● Data items
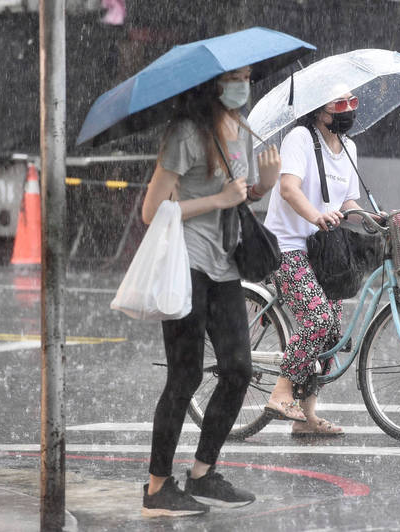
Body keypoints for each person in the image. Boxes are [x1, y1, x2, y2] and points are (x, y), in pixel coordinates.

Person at [139, 65, 280, 517]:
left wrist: (263, 187)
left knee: (238, 370)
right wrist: (218, 200)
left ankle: (202, 473)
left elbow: (237, 195)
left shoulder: (242, 128)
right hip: (188, 265)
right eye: (236, 77)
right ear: (213, 85)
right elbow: (151, 210)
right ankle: (157, 487)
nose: (245, 84)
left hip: (225, 267)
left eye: (248, 76)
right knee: (185, 377)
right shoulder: (185, 133)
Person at [263, 90, 376, 436]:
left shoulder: (349, 148)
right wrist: (315, 216)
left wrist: (370, 217)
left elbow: (348, 201)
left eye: (352, 102)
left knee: (331, 331)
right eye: (339, 103)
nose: (348, 110)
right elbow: (288, 189)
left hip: (323, 250)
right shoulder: (299, 138)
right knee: (317, 317)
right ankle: (281, 393)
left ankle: (307, 418)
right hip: (288, 245)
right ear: (319, 109)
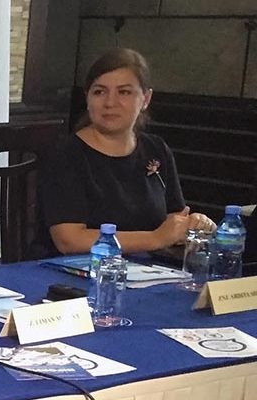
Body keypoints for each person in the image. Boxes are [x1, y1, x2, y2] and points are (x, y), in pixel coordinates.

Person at [39, 48, 215, 255]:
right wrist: (155, 238)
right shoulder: (66, 154)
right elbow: (70, 240)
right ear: (87, 98)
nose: (110, 103)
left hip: (148, 268)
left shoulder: (156, 149)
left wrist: (192, 224)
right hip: (79, 268)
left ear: (146, 99)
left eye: (124, 92)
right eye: (99, 92)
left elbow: (173, 219)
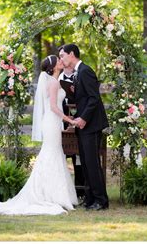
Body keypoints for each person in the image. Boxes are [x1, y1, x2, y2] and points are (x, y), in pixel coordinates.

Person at [0, 55, 78, 216]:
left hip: (52, 122)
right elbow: (53, 107)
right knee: (51, 154)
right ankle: (50, 195)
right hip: (51, 122)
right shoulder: (53, 83)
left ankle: (53, 194)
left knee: (53, 154)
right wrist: (70, 120)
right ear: (53, 67)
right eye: (58, 61)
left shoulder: (55, 81)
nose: (61, 61)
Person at [59, 44, 109, 211]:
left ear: (71, 54)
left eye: (62, 56)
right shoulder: (77, 74)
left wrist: (83, 118)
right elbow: (83, 98)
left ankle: (101, 201)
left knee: (92, 163)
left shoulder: (86, 71)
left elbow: (94, 99)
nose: (61, 59)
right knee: (85, 164)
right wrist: (73, 92)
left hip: (91, 124)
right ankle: (90, 198)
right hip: (83, 125)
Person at [58, 61, 85, 200]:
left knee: (78, 157)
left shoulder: (79, 75)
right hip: (60, 124)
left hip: (78, 121)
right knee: (60, 158)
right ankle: (61, 192)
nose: (62, 60)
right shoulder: (57, 78)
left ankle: (80, 190)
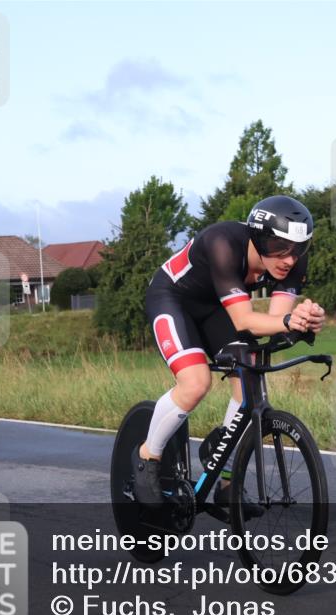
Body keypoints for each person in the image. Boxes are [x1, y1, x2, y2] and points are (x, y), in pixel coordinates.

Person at [135, 195, 325, 513]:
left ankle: (226, 483)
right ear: (260, 238)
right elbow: (244, 320)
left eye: (298, 249)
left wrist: (305, 320)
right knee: (196, 383)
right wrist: (289, 321)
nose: (289, 259)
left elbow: (277, 322)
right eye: (279, 247)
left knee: (249, 378)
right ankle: (147, 457)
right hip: (173, 299)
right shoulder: (223, 242)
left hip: (215, 309)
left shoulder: (292, 262)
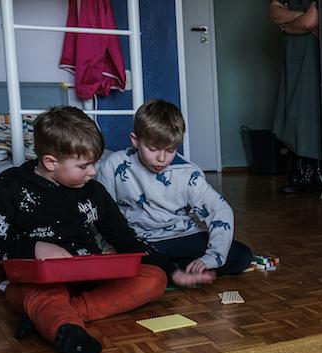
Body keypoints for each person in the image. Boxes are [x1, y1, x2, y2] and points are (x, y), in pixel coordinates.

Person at [0, 106, 214, 353]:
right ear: (51, 162)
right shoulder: (8, 190)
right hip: (39, 283)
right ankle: (65, 328)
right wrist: (35, 248)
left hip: (90, 277)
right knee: (41, 295)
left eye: (94, 163)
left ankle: (57, 315)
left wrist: (173, 271)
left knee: (154, 278)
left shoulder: (93, 191)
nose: (94, 172)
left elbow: (125, 238)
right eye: (83, 165)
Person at [98, 99, 254, 275]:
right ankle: (172, 271)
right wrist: (109, 248)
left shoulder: (188, 172)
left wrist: (211, 256)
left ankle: (167, 272)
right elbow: (103, 214)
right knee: (112, 261)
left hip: (182, 236)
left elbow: (220, 210)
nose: (162, 158)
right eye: (153, 149)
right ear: (135, 140)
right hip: (138, 240)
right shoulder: (113, 165)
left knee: (242, 256)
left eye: (170, 150)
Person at [267, 0, 322, 194]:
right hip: (293, 51)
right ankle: (300, 175)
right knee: (292, 108)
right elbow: (274, 12)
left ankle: (316, 175)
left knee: (310, 106)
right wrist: (296, 20)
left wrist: (286, 24)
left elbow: (310, 22)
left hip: (314, 52)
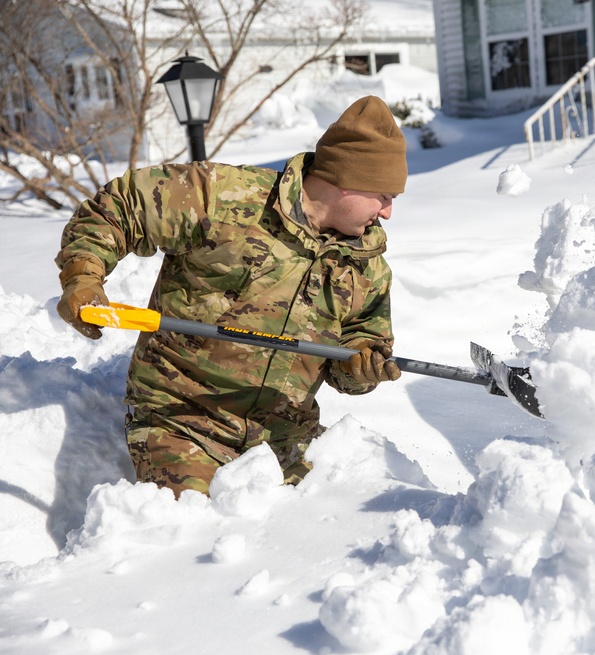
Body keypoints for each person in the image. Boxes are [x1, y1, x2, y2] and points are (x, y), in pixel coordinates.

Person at [55, 95, 405, 497]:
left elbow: (362, 346)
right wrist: (83, 277)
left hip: (286, 441)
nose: (388, 212)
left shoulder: (366, 265)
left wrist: (361, 368)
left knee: (341, 516)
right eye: (384, 195)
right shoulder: (224, 197)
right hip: (184, 421)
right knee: (196, 526)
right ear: (346, 181)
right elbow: (119, 208)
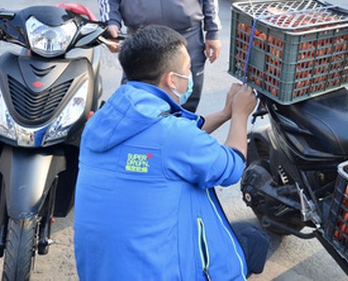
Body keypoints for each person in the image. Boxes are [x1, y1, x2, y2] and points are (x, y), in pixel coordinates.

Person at [74, 24, 269, 280]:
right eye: (188, 69)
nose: (190, 76)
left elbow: (177, 139)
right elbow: (232, 167)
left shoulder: (100, 123)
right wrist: (241, 115)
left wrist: (224, 114)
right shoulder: (171, 136)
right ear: (171, 79)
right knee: (254, 241)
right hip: (155, 273)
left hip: (99, 270)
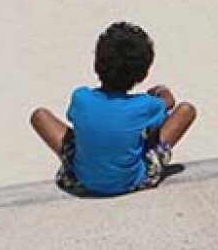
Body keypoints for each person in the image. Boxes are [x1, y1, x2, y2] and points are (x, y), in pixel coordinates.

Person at [29, 21, 197, 196]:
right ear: (142, 74)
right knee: (186, 110)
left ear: (97, 65)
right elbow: (169, 102)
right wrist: (160, 90)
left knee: (40, 116)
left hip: (80, 180)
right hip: (133, 182)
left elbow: (74, 124)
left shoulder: (81, 97)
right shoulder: (146, 105)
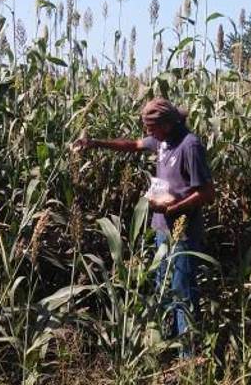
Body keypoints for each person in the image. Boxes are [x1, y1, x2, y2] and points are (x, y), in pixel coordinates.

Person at [74, 97, 214, 354]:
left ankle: (188, 356)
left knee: (182, 290)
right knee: (163, 288)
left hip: (182, 232)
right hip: (161, 229)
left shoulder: (189, 145)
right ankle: (168, 344)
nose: (148, 134)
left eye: (152, 128)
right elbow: (133, 145)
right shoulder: (162, 140)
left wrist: (172, 208)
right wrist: (95, 143)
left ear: (168, 124)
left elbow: (206, 193)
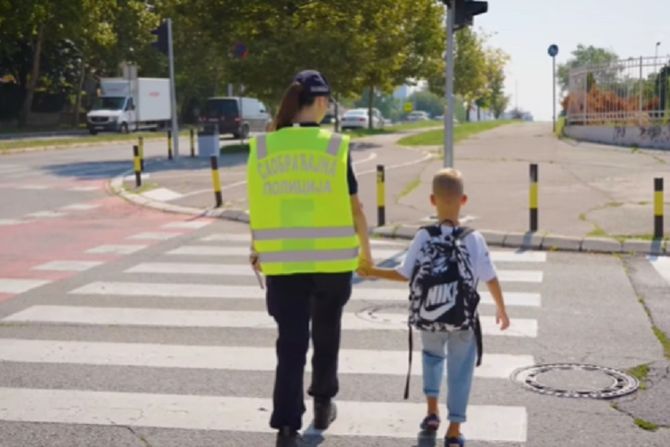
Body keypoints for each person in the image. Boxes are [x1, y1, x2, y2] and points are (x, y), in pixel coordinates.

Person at [246, 69, 373, 447]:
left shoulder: (265, 147)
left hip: (284, 264)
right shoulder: (333, 146)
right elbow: (356, 208)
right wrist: (366, 254)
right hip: (332, 264)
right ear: (319, 102)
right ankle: (321, 405)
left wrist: (256, 248)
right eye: (328, 102)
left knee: (291, 345)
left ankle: (287, 427)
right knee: (327, 334)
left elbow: (259, 204)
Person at [359, 168, 510, 447]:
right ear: (463, 200)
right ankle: (454, 430)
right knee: (460, 369)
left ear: (432, 200)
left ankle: (431, 412)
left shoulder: (423, 237)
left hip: (430, 316)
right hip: (462, 320)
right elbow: (490, 277)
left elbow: (404, 274)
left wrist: (373, 272)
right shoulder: (473, 238)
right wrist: (502, 309)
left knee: (431, 357)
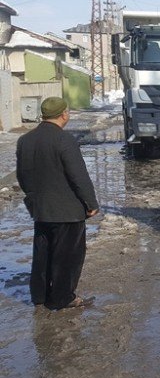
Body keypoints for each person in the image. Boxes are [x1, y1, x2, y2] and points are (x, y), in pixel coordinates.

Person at [16, 97, 100, 310]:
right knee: (67, 257)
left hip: (41, 209)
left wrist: (34, 198)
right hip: (68, 211)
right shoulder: (65, 140)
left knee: (42, 254)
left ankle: (40, 296)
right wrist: (90, 202)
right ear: (64, 114)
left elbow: (22, 176)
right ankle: (63, 298)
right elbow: (78, 176)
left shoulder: (25, 140)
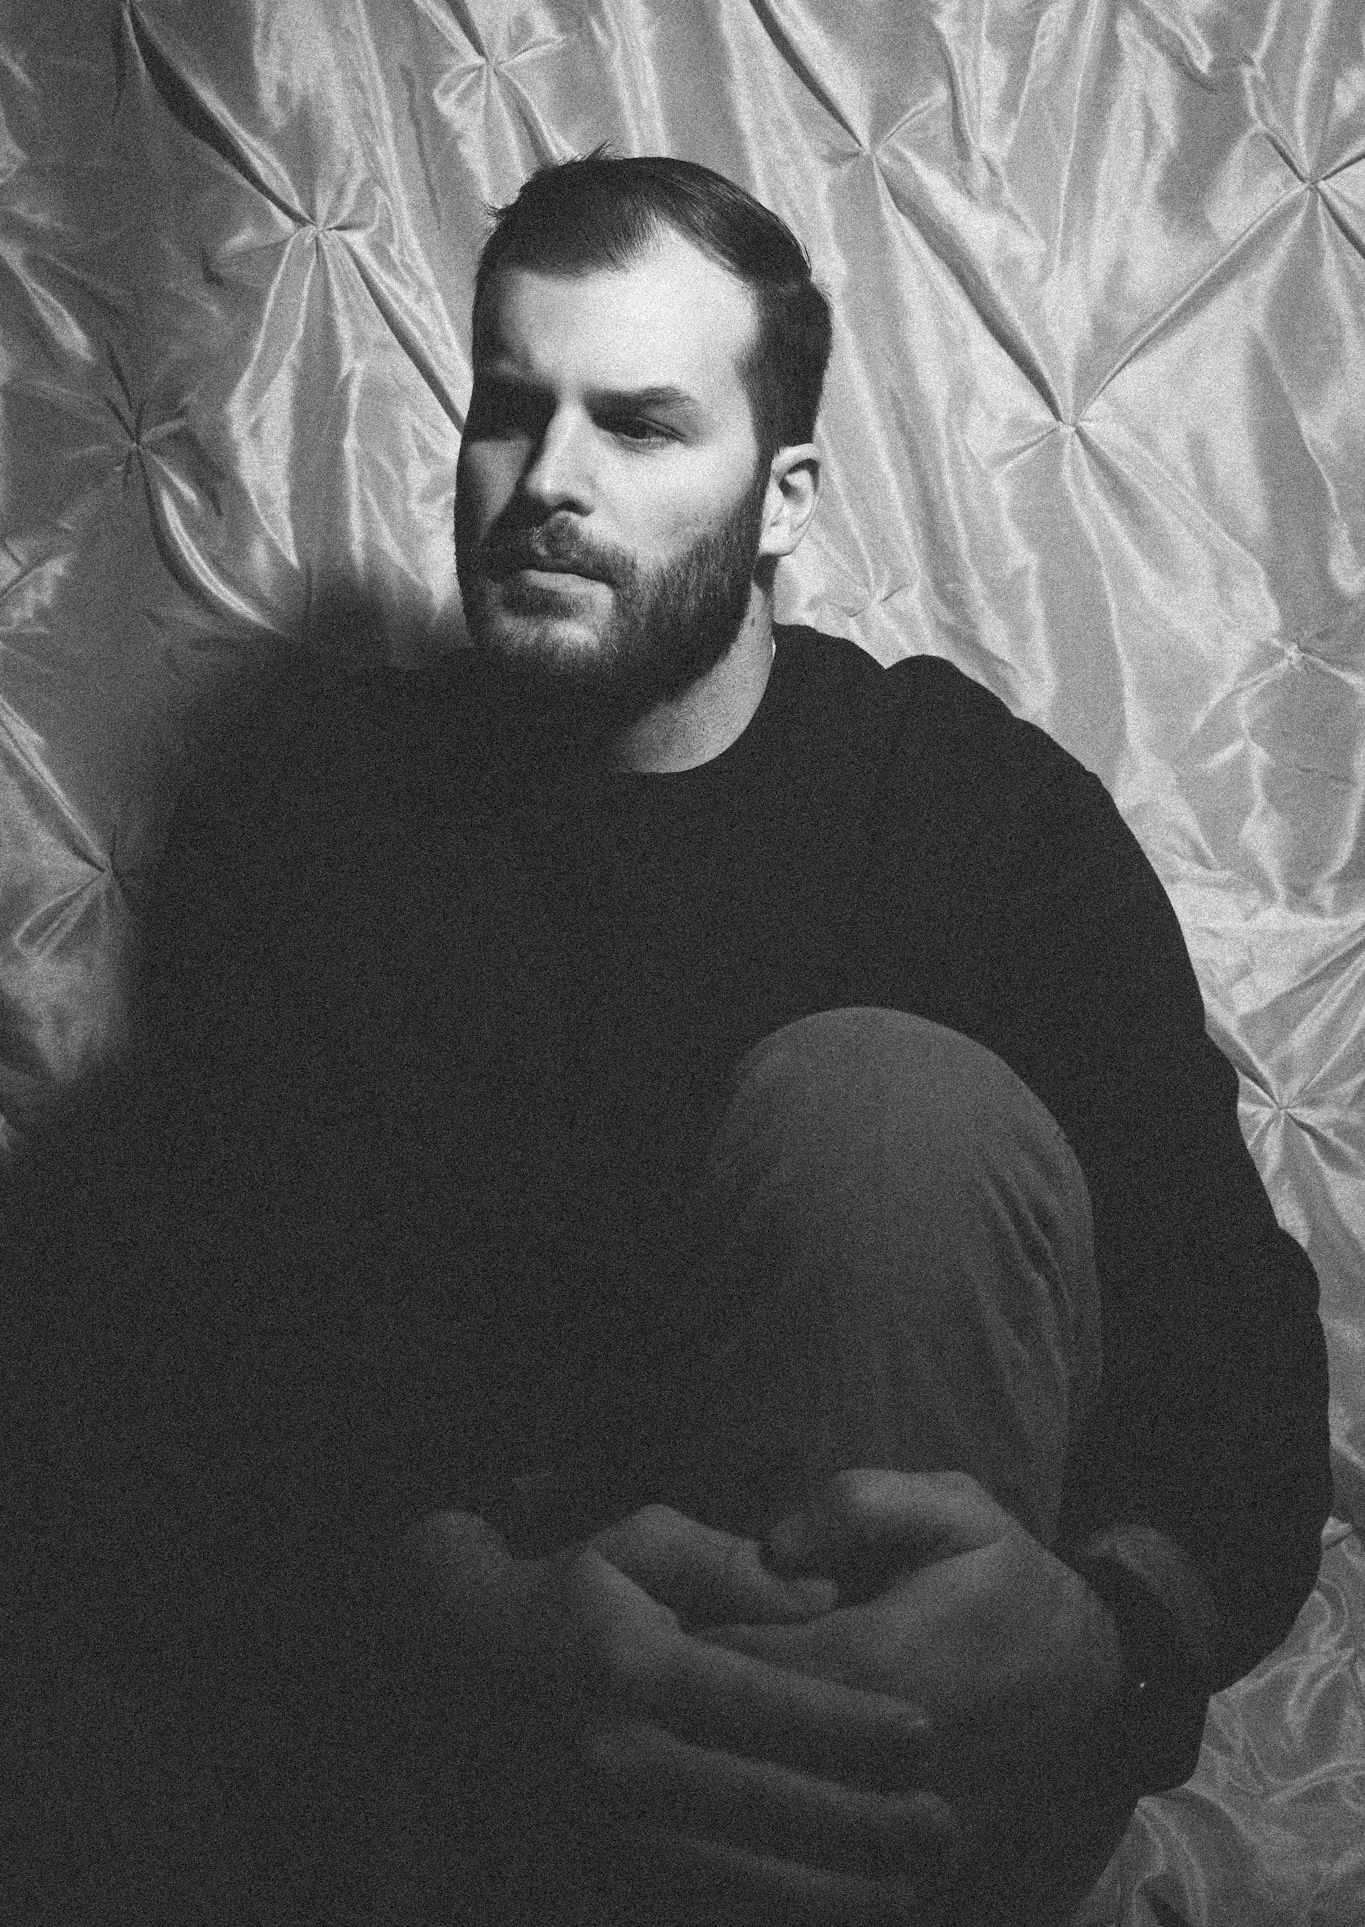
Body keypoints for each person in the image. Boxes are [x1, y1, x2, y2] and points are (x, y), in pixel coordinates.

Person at [9, 153, 1331, 1927]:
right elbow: (185, 1361)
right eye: (509, 410)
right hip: (467, 1753)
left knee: (881, 1108)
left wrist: (1110, 1635)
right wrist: (456, 1609)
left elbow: (1232, 1367)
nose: (547, 480)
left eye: (637, 427)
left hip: (906, 1775)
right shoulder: (322, 818)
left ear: (781, 499)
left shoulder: (978, 820)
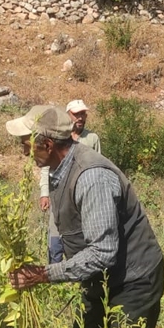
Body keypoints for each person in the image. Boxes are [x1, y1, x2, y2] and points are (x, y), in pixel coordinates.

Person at [7, 105, 164, 328]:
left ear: (47, 144)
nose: (23, 150)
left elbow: (103, 252)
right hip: (100, 279)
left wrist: (44, 274)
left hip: (134, 280)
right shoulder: (58, 169)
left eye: (26, 143)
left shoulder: (92, 177)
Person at [39, 100, 102, 264]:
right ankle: (54, 274)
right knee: (55, 243)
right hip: (58, 195)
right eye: (76, 114)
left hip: (81, 197)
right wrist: (44, 193)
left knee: (79, 242)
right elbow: (46, 167)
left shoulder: (92, 138)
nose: (80, 118)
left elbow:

● TO DO
Word for word, write out the lines above running from the one with "right ankle: (63, 298)" up to and including the one with "left shoulder: (978, 820)". Drop any picture.

● RESULT BELOW
right ankle: (63, 298)
right elbow: (78, 176)
left shoulder: (25, 140)
Body keypoints for each person in the image. Boxes are [x1, y1, x2, y2] and points are (x, y), in pixel coordinates.

Person at [9, 153, 1331, 1927]:
right elbow: (185, 1361)
right eye: (509, 410)
right hip: (467, 1753)
left knee: (881, 1108)
left wrist: (1110, 1635)
right wrist: (456, 1609)
left elbow: (1232, 1367)
nose: (547, 480)
left eye: (637, 427)
left hip: (906, 1775)
right shoulder: (322, 818)
left ear: (781, 499)
left shoulder: (978, 820)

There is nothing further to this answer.